- Exercise
Within the entries that follow, show each line where the word "down" occurs.

- Data records
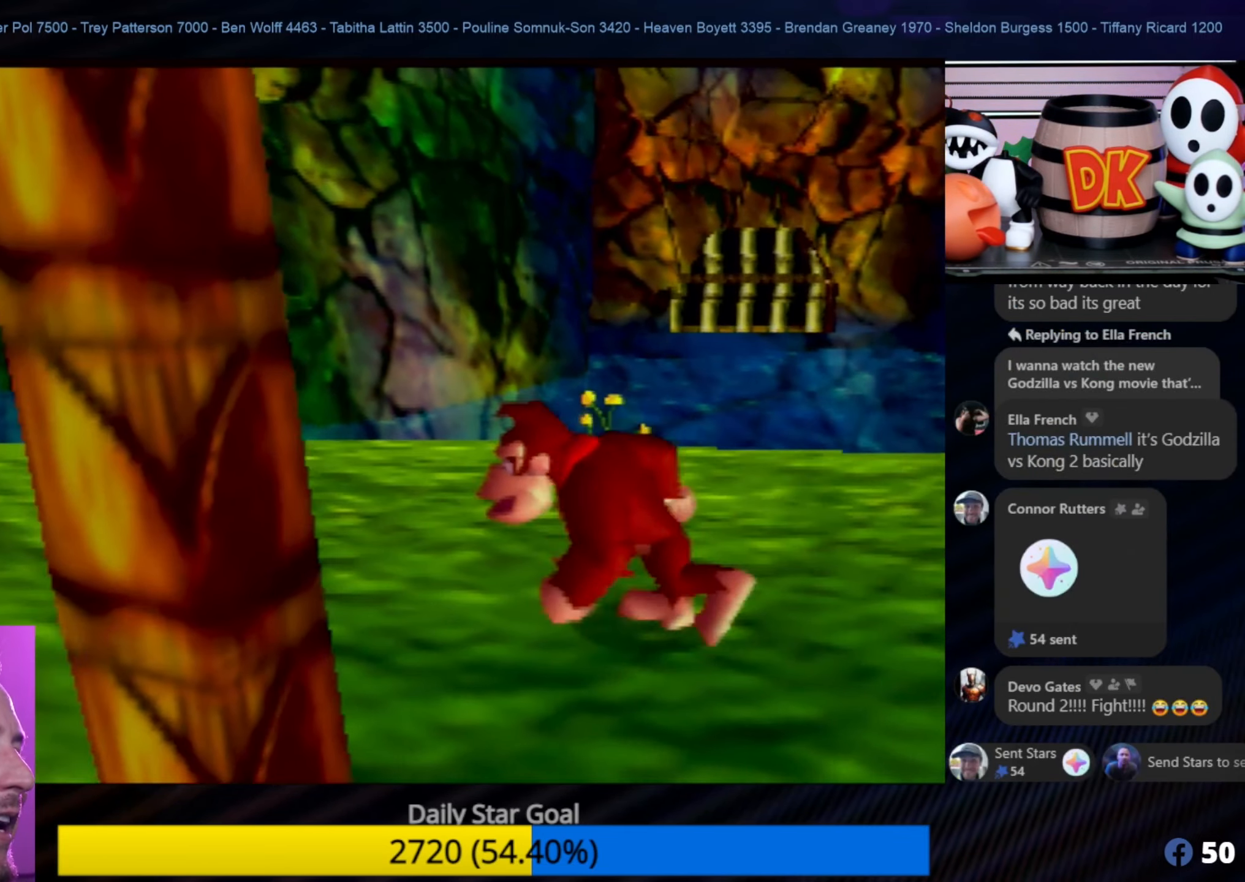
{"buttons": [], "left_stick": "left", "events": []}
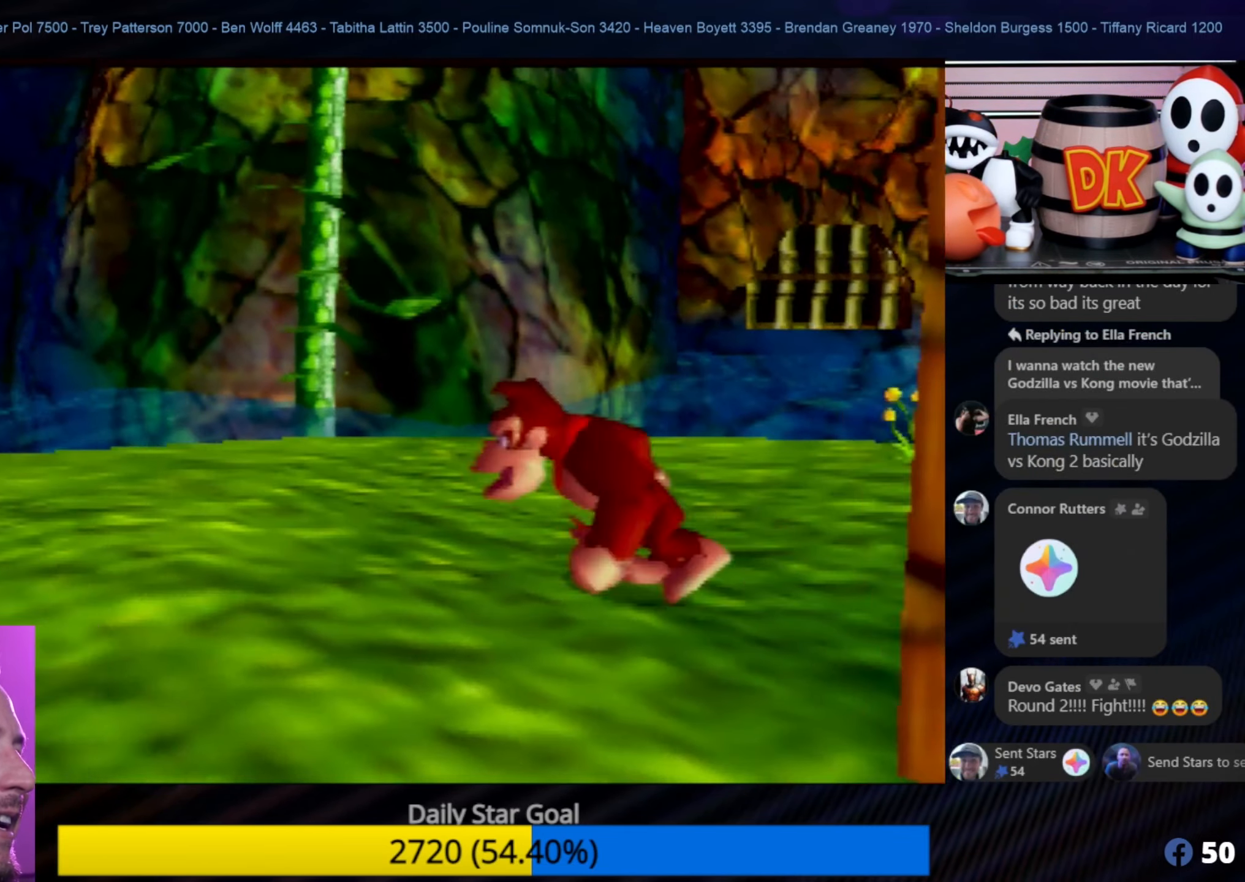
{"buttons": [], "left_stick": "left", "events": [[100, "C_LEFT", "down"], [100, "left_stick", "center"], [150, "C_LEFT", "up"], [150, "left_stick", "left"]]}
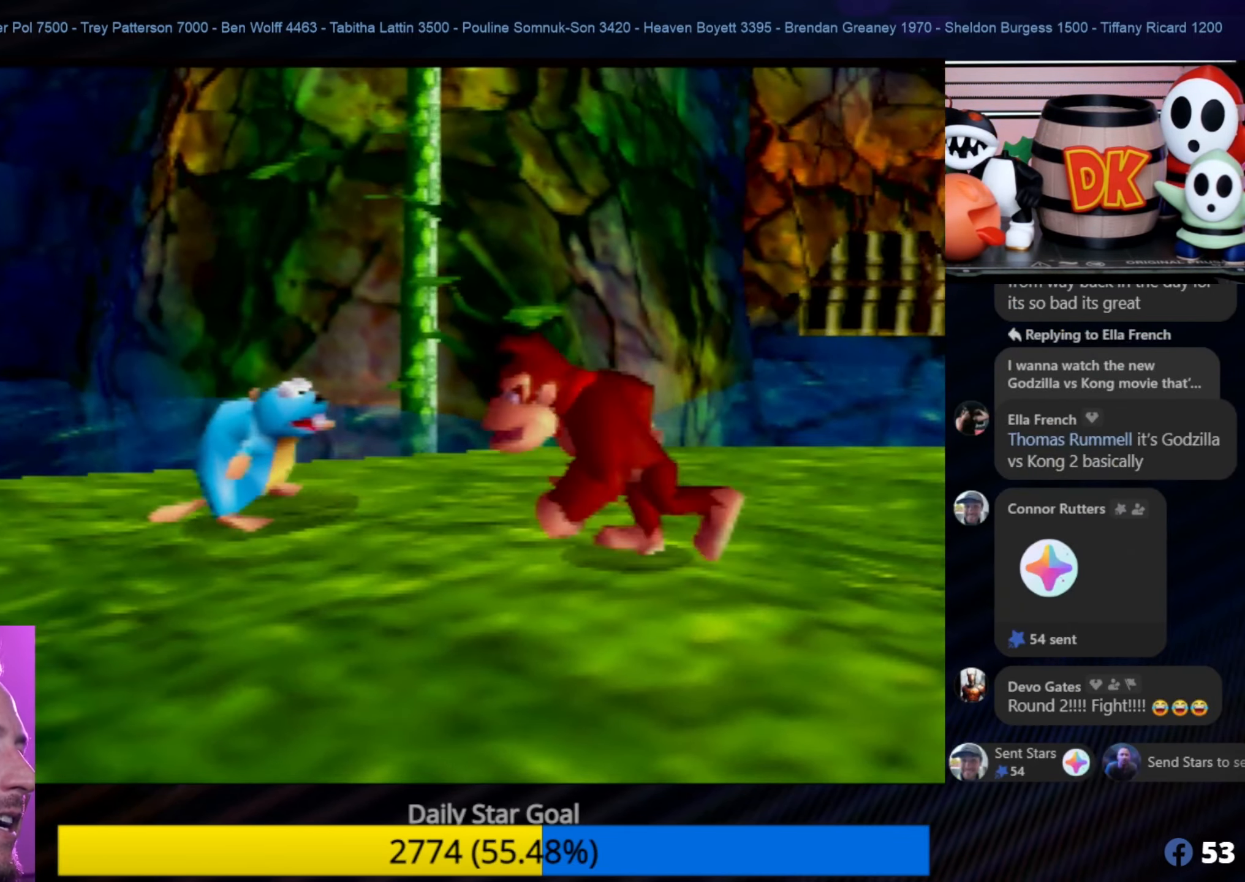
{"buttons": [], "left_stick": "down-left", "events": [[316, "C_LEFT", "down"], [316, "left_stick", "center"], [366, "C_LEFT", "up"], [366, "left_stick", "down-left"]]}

==

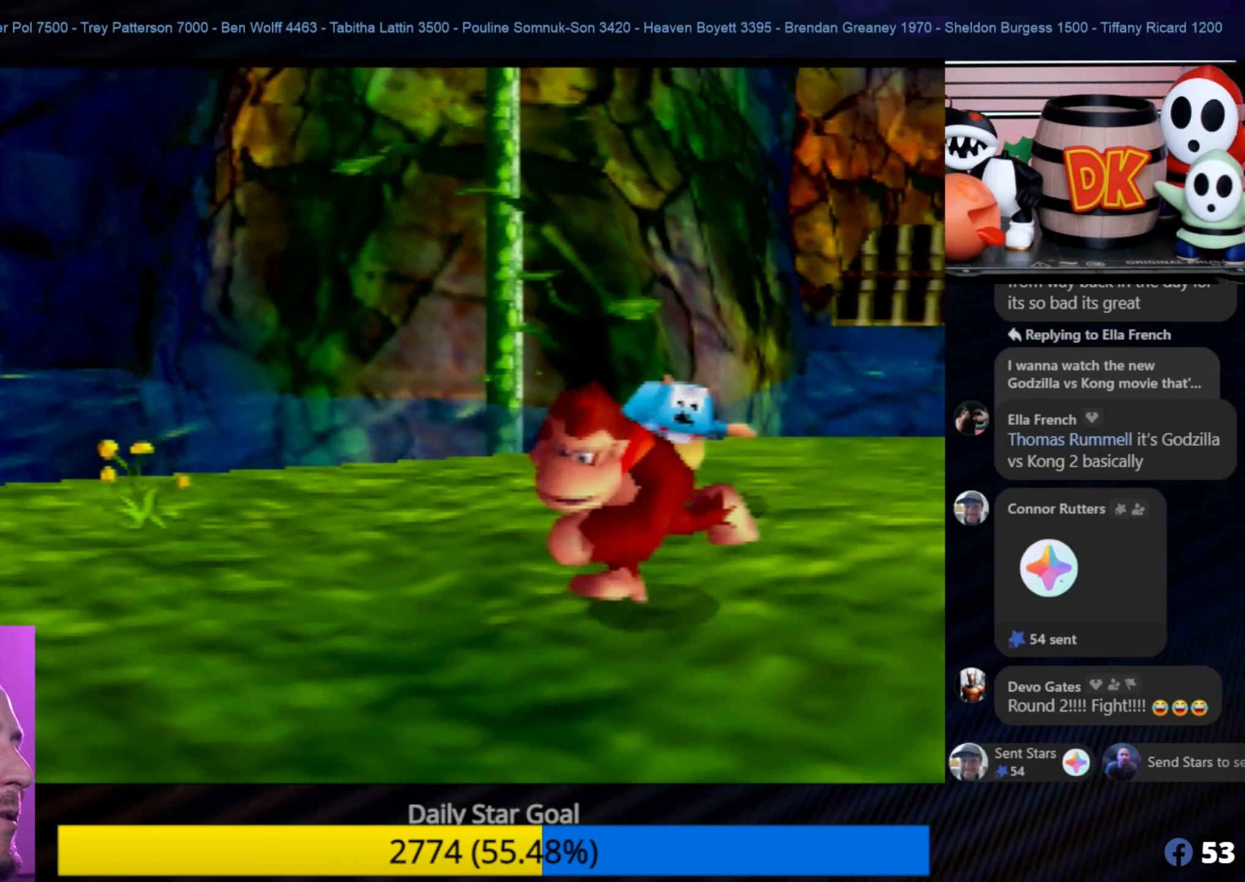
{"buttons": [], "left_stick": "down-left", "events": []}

- Solution below
{"buttons": [], "left_stick": "left", "events": [[100, "C_LEFT", "down"], [100, "left_stick", "center"], [150, "C_LEFT", "up"], [150, "left_stick", "left"]]}
{"buttons": [], "left_stick": "down-left", "events": [[316, "C_LEFT", "down"], [316, "left_stick", "center"], [366, "C_LEFT", "up"], [366, "left_stick", "down-left"]]}
{"buttons": [], "left_stick": "down-left", "events": []}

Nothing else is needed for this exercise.